▸ Directions: Reproduce every row below word for word, but leave the pictures out.

▸ Quiz items based on charts:
******
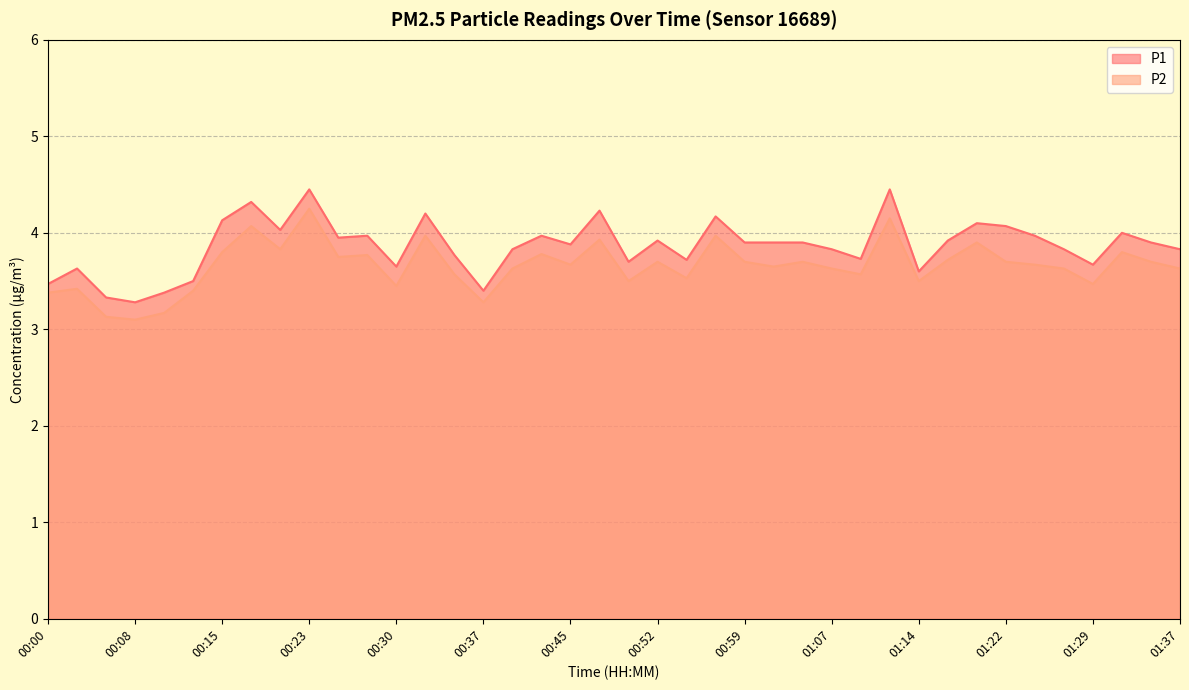

How many lines are shown in the chart?

2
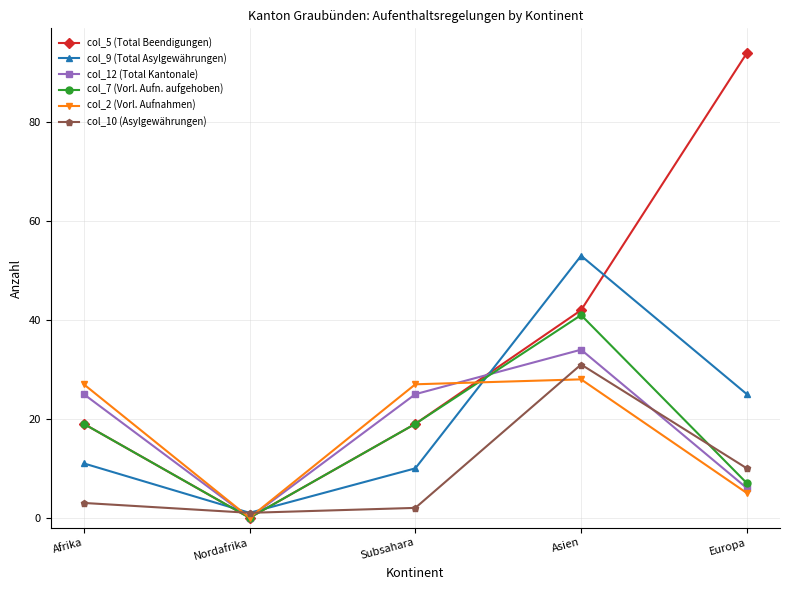

What is the label of the 3rd point from the right?

Subsahara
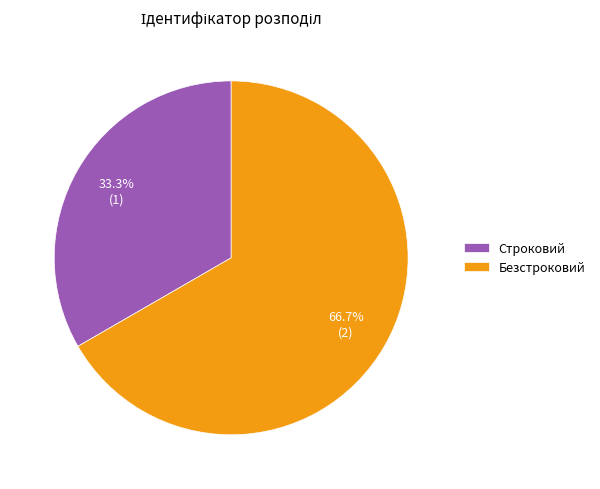

To the nearest percent, what is the difference between the Безстроковий and Строковий slice percentages?

33%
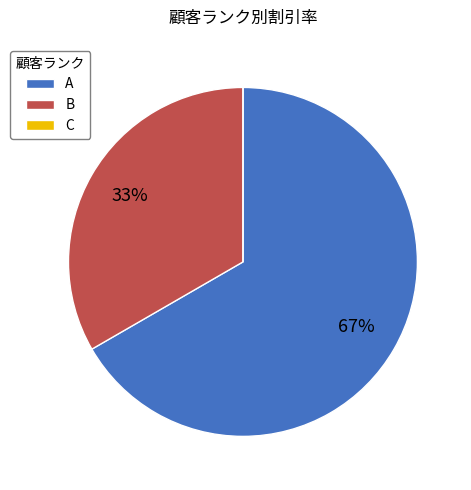

Does A account for over 50% of the chart?

Yes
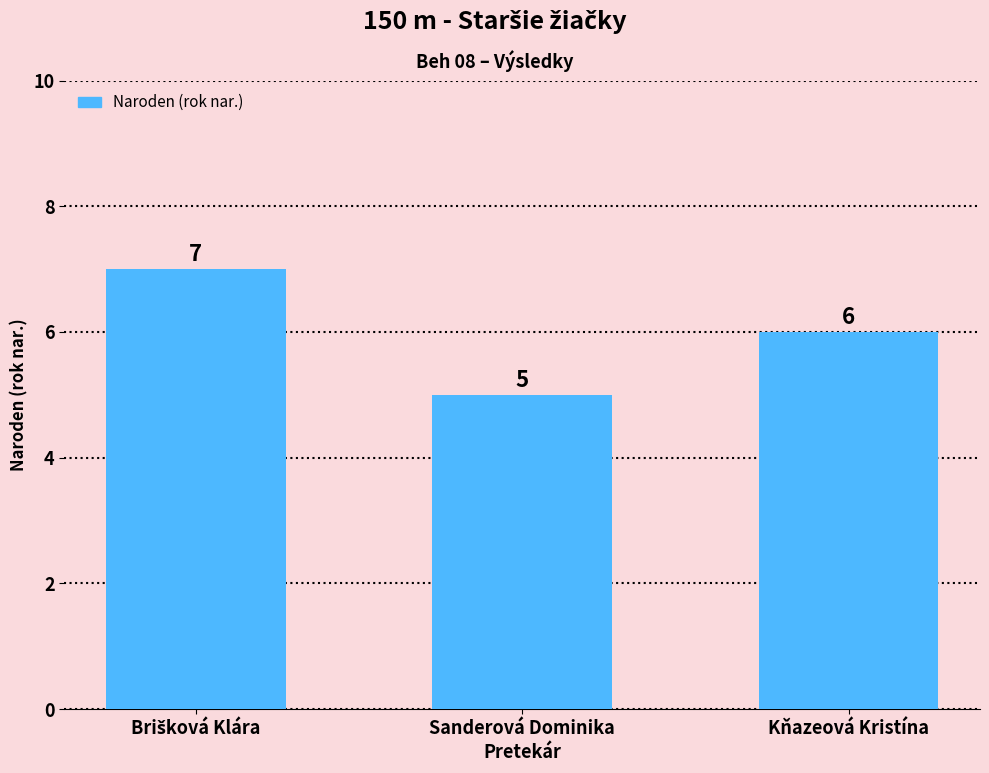

What is the ratio of the value at Kňazeová Kristína to the value at Sanderová Dominika?

1.2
******
▸ Reply to the task:
How many lines are shown in the chart?

2

What is the label of the 3rd point from the right?

Subsahara

To the nearest percent, what is the difference between the Безстроковий and Строковий slice percentages?

33%

Does A account for over 50% of the chart?

Yes

What is the ratio of the value at Kňazeová Kristína to the value at Sanderová Dominika?

1.2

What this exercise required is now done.